Ego-Optimierung versus Weltverbesserung?

von Brigitte Jäggi, Rektorin

Vielen Menschen gefällt ihr Spiegelbild nicht. Ihnen genügt offenbar nicht, was ihnen von der Natur mitgegeben wurde. Und was kann man dann tun? Optimieren! Muskeln lassen sich aufbauen, ohne oder eher mit Präparaten, aber auch Lippen lassen sich aufbauen – mit Implantaten. Einige sind auch nicht zufrieden mit ihrem intellektuellen Leistungsvermögen – also steigern sie ihre Konzentration und Denkfähigkeit durch Hirndoping.

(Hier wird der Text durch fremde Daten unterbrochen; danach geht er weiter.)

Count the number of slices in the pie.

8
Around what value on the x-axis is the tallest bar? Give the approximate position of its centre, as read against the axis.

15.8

Der Drang zur Verbesserung der gegebenen Lebensumstände ist im Grunde ein positives Phänomen: Wäre er nicht vorhanden, lebten wir noch auf den Bäumen oder wären längst ausgestorben. Daher: Ego-Optimierung ist urmenschlich.

Brigitte Jäggi (Foto: Nu)
Brigitte Jäggi (Foto: Nu)

Aber ist damit das menschliche Potential an Verbesserung ausgeschöpft? Gibt es nicht mehr zu tun, was über die eigene verschönerte Nasenspitze hinausreicht? Denken wir beim Spott-Preis des trendigen Kleidungsstücks an den Lohn der Näherin in Bangladesh? Wissen wir, dass in jedem Smartphone ein Stück Kinderarbeit steckt? Schmeckt uns umweltgerecht produzierte Nahrung nicht besser, auch wenn sie teurer ist?

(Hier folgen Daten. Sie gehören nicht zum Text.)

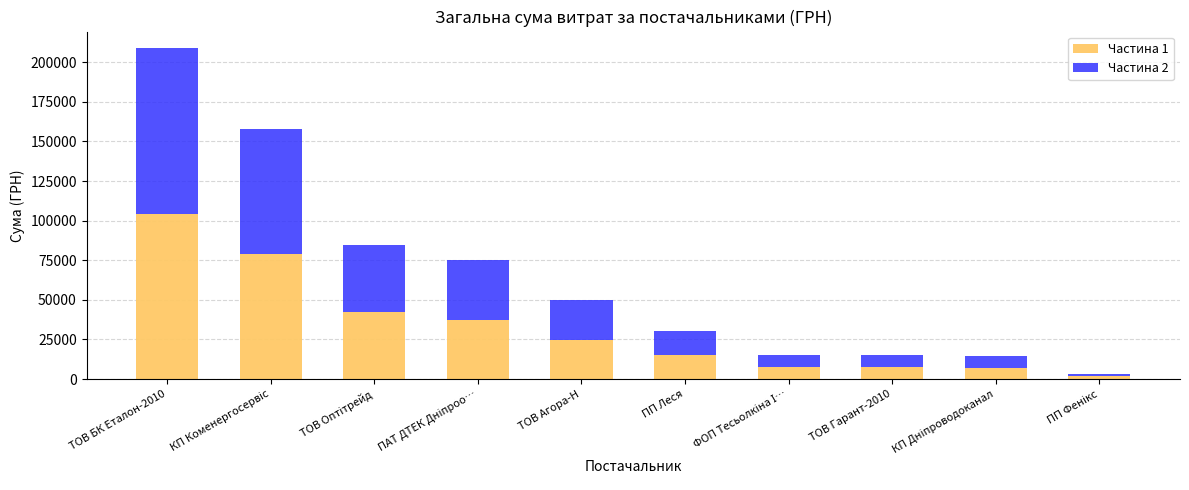

What is the highest value of the Частина 1 series?

104483.3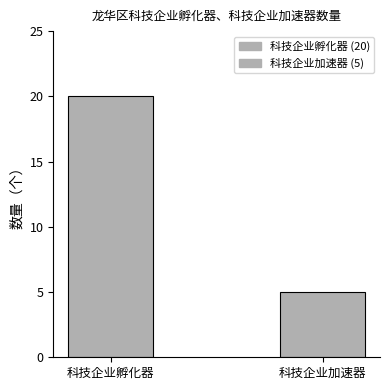

What is the label of the 2nd bar from the right?

科技企业孵化器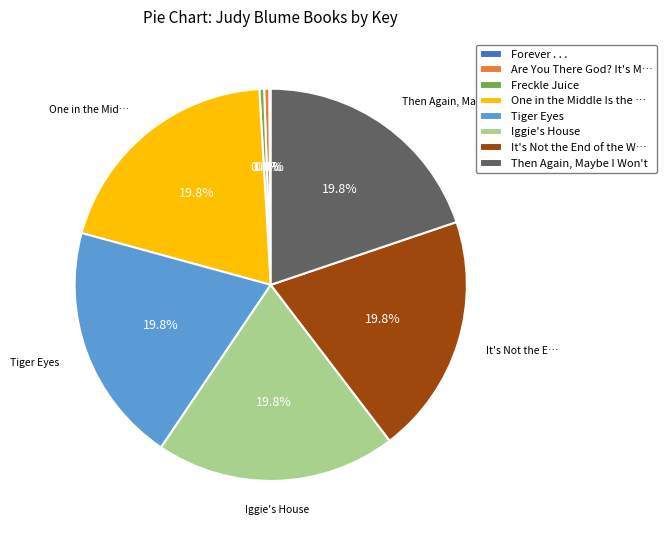

Does It's Not the End of the W… represent more than half of the total?

No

Was für Fragen! Fragen, die nicht nur Jugendliche beschäftigen, sondern auch an unserer Schule thematisiert werden. Im Unterricht, in den interdisziplinären Projekten und im Selbstlernsemester werden diese und viele andere Fragen in ihrer ganzen Komplexität analysiert. Dabei geht es nicht darum, dass die Lehrperson den Lernenden alles präsentiert, sondern dass die Lernenden zu selbständigem Denken und eigenverantwortlichem Handeln befähigt werden.

Und niemand kann etwas dagegen haben, wenn diese Befähigung in der Summe aller Entscheidungen einen kleinen Beitrag zur Weltverbesserung leistet – mit aufgepumpten Muskeln und Lippen oder ohne.